* * *
В ночь на 15 декабря казематы «Секретного дома» Алексеевского равелина заполнили участники восстания на Сенатской площади.
«Меня привели в Алексеевский равелин,— вспоминал позже М. Бестужев.— Двери четырнадцатого номера распахнулись, чтобы принять свою жертву. Мне показалось роковым совпадением четырнадцатого номера моего гроба с четырнадцатым числом декабря... Меня раздели до нитки и облекли в казенную форму затворников. При мерцающем свете тусклого ночника тюремщики суетились около меня, как тени подземного царства смерти: ни малейшего шороха от их шагов, ни звука голоса — они говорили взорами и непонятным для меня языком едва приметных знаков. Казалось, это был похоронный обряд погребения, когда покойника наряжают, чтобы уложить в гроб. И точно, они скоро уложили меня в кровать и покрыли одеялом, потому что скованные мои руки и ноги отказывались мне служить.
Дверь, как крышка гроба, тихо затворилась, и двойной поворот ключа скрипом своим напомнил мне о гвоздях, заколачиваемых в последнее домовище усопшего...»
Это было страшное место: тюрьма в тюрьме. Если нужно было кого-нибудь заживо похоронить, его сажали в «Секретный дом». Если кто-нибудь слишком много знал и нужно было замкнуть его уста, его сажали сюда навечно или на десятилетия. Так случилось впоследствии с декабристом подполковником Г. С. Батенковым.
В сражении при Монмирале в 1814 году он получил десять штыковых ран; вернувшись в Россию в начале 1816 года, был уволен и перешел на службу в корпус инженеров путей сообщения. За участие в Тайном обществе был приговорен к двадцатилетней каторге и почти все эти двадцать лет провел в одиночном заключении, в Алексеевском равелине Петропавловской крепости. Сюда он был направлен по особому высочайшему повелению в июне 1827 года, из Свартгольмской крепости, где до того находился.
Причины, по которым Батенков не был отправлен на каторгу и содержался в крепости, были неизвестны даже III отделению. Можно предположить, что здесь сыграли роль его близкие отношения с членом Государственного совета М. М. Сперанским, крупным государственным деятелем, известным своим либерализмом. В его доме бывали некоторые члены тайных обществ, здесь они получали иногда серьезную и важную для них информацию, и Сперанского прочили в члены Временного революционного правительства.
До Николая I доходили эти слухи о связи Сперанского с декабристами, но именно ему, известному «законнику», он поручил проведение следствия и суда над ними.
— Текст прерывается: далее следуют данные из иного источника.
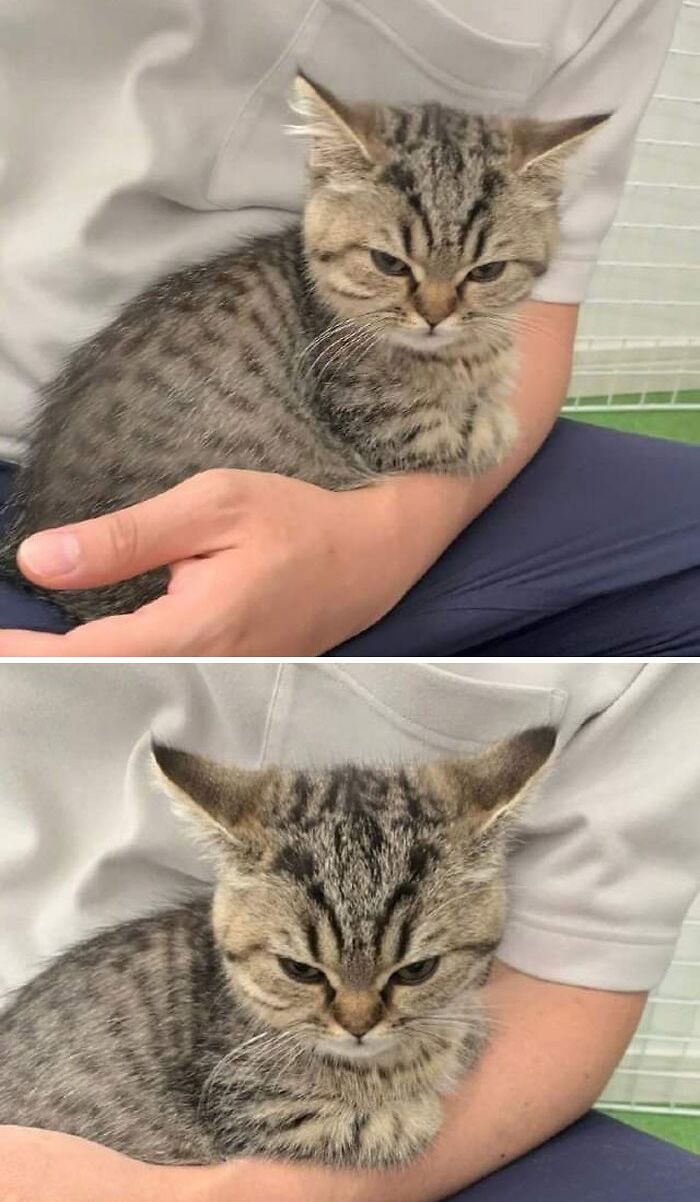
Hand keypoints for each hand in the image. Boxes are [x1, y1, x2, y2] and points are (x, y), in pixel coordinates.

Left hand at [0, 470, 421, 656]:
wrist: (374, 559)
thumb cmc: (299, 522)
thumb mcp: (211, 505)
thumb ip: (125, 536)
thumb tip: (40, 560)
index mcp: (192, 631)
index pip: (84, 657)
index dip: (25, 657)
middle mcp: (203, 674)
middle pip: (97, 690)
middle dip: (40, 675)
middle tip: (7, 651)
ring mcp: (216, 688)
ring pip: (124, 696)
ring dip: (71, 679)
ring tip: (29, 656)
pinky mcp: (225, 685)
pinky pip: (153, 691)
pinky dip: (108, 679)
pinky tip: (80, 661)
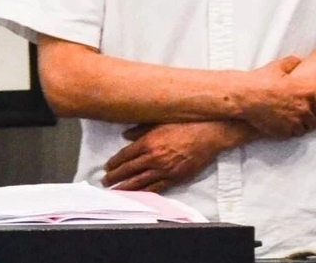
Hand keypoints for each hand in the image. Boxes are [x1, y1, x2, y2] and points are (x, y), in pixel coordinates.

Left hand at [101, 121, 237, 192]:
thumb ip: (141, 129)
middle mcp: (154, 157)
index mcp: (149, 141)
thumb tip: (126, 135)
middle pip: (129, 170)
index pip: (126, 155)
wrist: (209, 133)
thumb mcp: (161, 120)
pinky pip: (156, 188)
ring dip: (125, 188)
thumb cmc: (186, 123)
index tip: (107, 166)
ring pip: (139, 182)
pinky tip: (137, 195)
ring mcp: (164, 169)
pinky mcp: (175, 178)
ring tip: (115, 191)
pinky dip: (144, 193)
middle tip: (105, 181)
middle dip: (115, 177)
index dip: (114, 162)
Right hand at [239, 55, 315, 138]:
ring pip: (305, 129)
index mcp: (306, 92)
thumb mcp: (277, 66)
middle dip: (311, 120)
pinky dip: (290, 131)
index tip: (315, 112)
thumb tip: (300, 60)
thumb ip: (292, 62)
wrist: (245, 96)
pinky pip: (293, 135)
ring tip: (294, 122)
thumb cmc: (260, 80)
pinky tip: (284, 125)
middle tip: (305, 118)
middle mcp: (304, 108)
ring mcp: (295, 121)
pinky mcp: (285, 131)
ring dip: (301, 126)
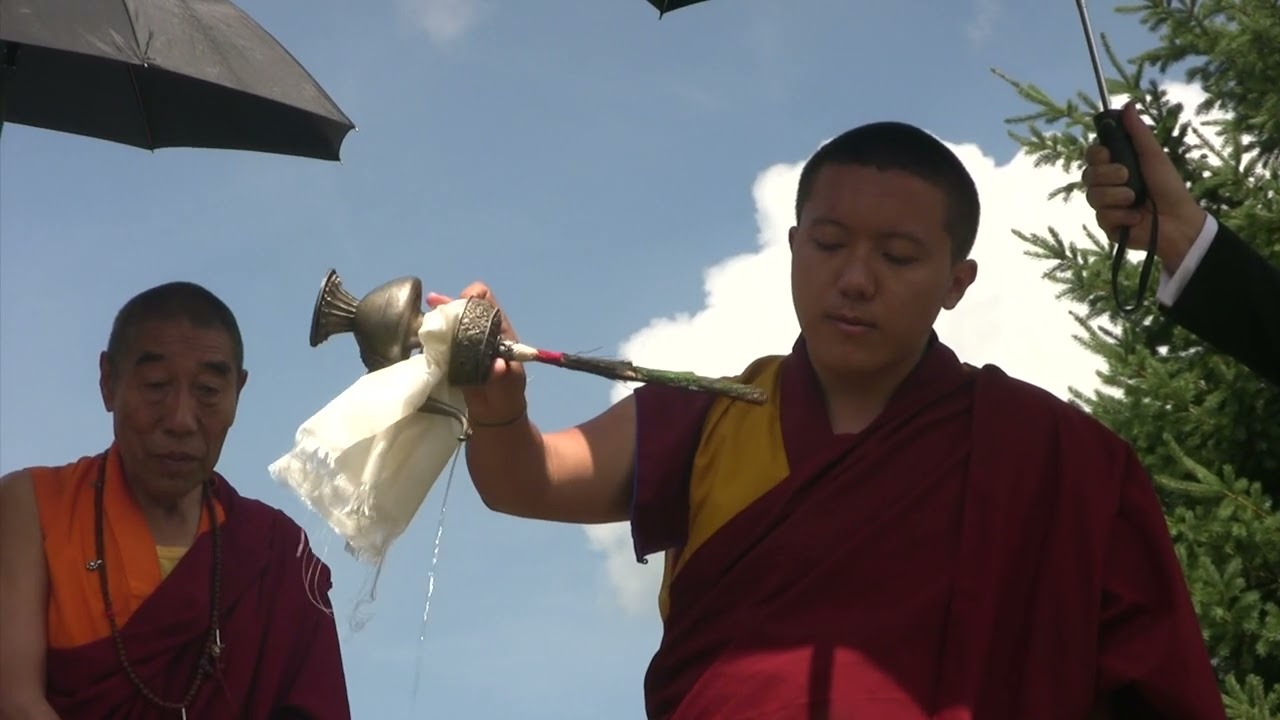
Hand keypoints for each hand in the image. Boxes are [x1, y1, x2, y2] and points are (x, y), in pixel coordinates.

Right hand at [426, 282, 527, 425]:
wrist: (492, 414)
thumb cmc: (507, 394)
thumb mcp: (510, 386)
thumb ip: (504, 376)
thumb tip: (497, 366)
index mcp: (498, 330)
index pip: (487, 301)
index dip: (474, 297)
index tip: (463, 304)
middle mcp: (478, 330)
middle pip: (462, 306)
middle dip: (448, 304)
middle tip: (435, 305)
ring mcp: (463, 341)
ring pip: (448, 321)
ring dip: (437, 316)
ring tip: (428, 316)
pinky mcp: (449, 355)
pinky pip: (438, 340)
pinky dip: (430, 334)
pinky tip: (423, 332)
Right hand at [1081, 101, 1207, 271]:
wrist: (1179, 221)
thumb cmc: (1169, 187)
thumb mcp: (1154, 156)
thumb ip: (1138, 133)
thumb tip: (1128, 104)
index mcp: (1116, 167)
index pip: (1092, 156)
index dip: (1096, 155)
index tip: (1109, 154)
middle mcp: (1107, 185)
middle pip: (1087, 175)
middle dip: (1108, 175)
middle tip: (1127, 176)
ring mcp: (1105, 206)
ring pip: (1093, 196)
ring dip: (1117, 196)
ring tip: (1136, 200)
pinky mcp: (1107, 226)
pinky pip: (1102, 217)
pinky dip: (1122, 216)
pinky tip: (1135, 218)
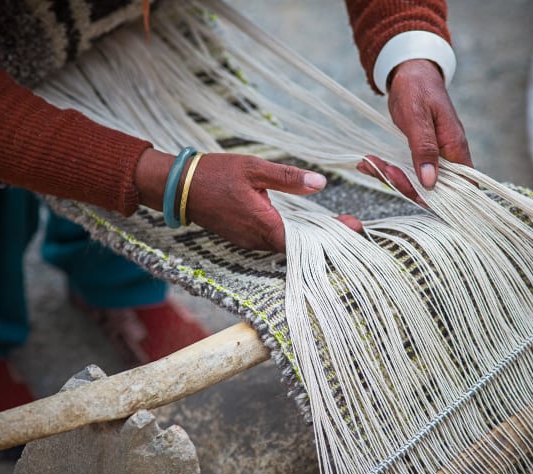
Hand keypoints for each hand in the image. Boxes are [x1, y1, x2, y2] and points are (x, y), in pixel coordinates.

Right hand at [135, 149, 361, 251]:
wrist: (179, 186)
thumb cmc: (215, 173)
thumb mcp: (254, 168)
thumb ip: (288, 178)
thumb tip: (320, 185)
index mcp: (262, 223)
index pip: (303, 240)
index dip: (329, 237)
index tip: (353, 227)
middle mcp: (256, 239)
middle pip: (297, 246)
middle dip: (325, 237)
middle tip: (350, 225)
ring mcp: (248, 241)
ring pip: (285, 244)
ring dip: (308, 237)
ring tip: (333, 224)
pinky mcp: (242, 237)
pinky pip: (272, 240)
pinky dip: (291, 234)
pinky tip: (303, 224)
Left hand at [358, 59, 471, 196]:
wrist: (410, 72)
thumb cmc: (417, 88)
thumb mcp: (418, 117)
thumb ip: (425, 149)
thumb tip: (431, 182)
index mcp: (455, 147)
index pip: (459, 187)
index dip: (438, 198)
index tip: (409, 189)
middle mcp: (449, 156)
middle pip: (432, 189)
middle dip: (403, 184)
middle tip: (381, 169)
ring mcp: (435, 156)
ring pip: (415, 181)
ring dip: (390, 175)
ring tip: (368, 163)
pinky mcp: (420, 154)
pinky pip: (405, 169)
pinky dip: (386, 168)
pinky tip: (368, 162)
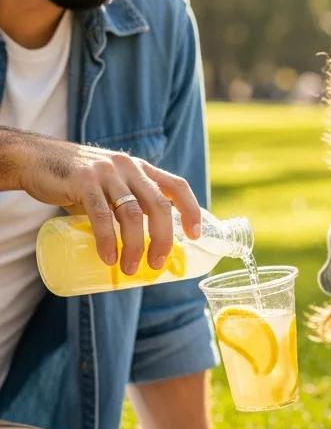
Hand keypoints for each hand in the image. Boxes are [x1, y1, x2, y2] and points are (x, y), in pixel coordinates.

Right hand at [2, 127, 201, 274]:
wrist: (37, 159)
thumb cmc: (79, 180)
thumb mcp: (113, 186)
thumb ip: (129, 204)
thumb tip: (148, 244)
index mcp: (142, 169)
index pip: (177, 186)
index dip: (191, 210)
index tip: (195, 236)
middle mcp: (129, 167)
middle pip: (159, 206)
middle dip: (163, 239)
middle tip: (157, 264)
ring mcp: (107, 172)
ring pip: (132, 214)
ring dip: (135, 246)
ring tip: (131, 268)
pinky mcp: (83, 181)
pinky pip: (101, 215)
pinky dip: (107, 240)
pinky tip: (108, 258)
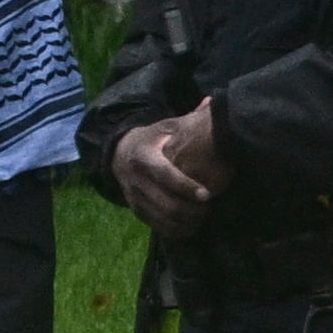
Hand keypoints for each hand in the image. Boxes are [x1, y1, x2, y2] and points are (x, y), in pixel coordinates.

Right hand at [108, 100, 226, 228]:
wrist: (120, 153)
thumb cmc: (152, 140)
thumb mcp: (166, 126)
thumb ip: (190, 119)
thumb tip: (212, 102)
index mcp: (144, 156)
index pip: (165, 175)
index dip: (187, 187)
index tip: (208, 194)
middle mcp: (135, 180)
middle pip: (166, 203)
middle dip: (192, 210)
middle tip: (211, 208)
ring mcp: (134, 198)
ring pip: (162, 219)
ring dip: (186, 222)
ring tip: (205, 217)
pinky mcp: (136, 211)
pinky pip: (158, 227)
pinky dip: (177, 230)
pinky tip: (193, 226)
Это доверительное царское поручение явилось для Сперанского большой личной трагедией...
Находясь в крепости, Батенков хотел в 1828 году лишить себя жизни, но ему это не удалось. В 1835 году он отправил Николаю I через коменданта два запечатанных пакета, но оба они остались без ответа.
Так проходил год за годом. У Батенкова была с собою Библия, и он на протяжении двух десятилетий своего заточения мысленно переводил ее на разные языки. Он сам с собою вел громкие беседы, чтобы не разучиться говорить. В саду «Секретного дома» он посадил яблоньку, с которой собирал плоды...
Лишь в 1846 году о Батенкове «вспомнил» начальник III отделения А. Ф. Орлов и представил Николаю I доклад об облегчении участи Батенкова. На этом докладе царь положил резолюцию: «Согласен, но он содержится только оттого, что был доказан в лишении рассудка. Надо его переосвидетельствовать и тогда представить, как далее с ним поступить можно».
Согласно заключению врача и представлению коменданта Петропавловской крепости, Батенкова отправили в том же 1846 году на поселение в Томск, откуда он вернулся лишь после амнистии, и в 1863 году закончил свои дни в Калуге...
Таков был «Секретный дом». Помимо общих ужасных условий, в которых находились заключенные в нем декабристы, было еще одно обстоятельство, тяжело отражавшееся на их здоровье. За год до восстания, 7 ноября 1824 года, во время страшного наводнения вода поднялась в Петербурге во многих местах выше двух метров над улицами города. До сих пор на многих зданиях набережной Невы сохранились отметки, до какой высоты доходила в те дни вода...
Вода залила тогда казематы, пропитала крепостные стены и валы, и все отсырело. К тому же, ввиду большого количества арестованных, к каждой амбразуре крепостной стены были пристроены для заключенных клетки из сырого леса. Они были так тесны, что в них едва можно было поместить кровать, столик, чугунную печь. Когда печь топилась, клетка наполнялась таким густым дымом, что, сидя на кровати, нельзя было даже видеть дверь на расстоянии полутора метров. Как только закрывали печь, клетка наполнялась удушливым смрадом, а пар, охлаждаясь, стекал со стен, и в течение дня из каждого каземата выносили ведрами воду. Естественно, что декабристы часто болели.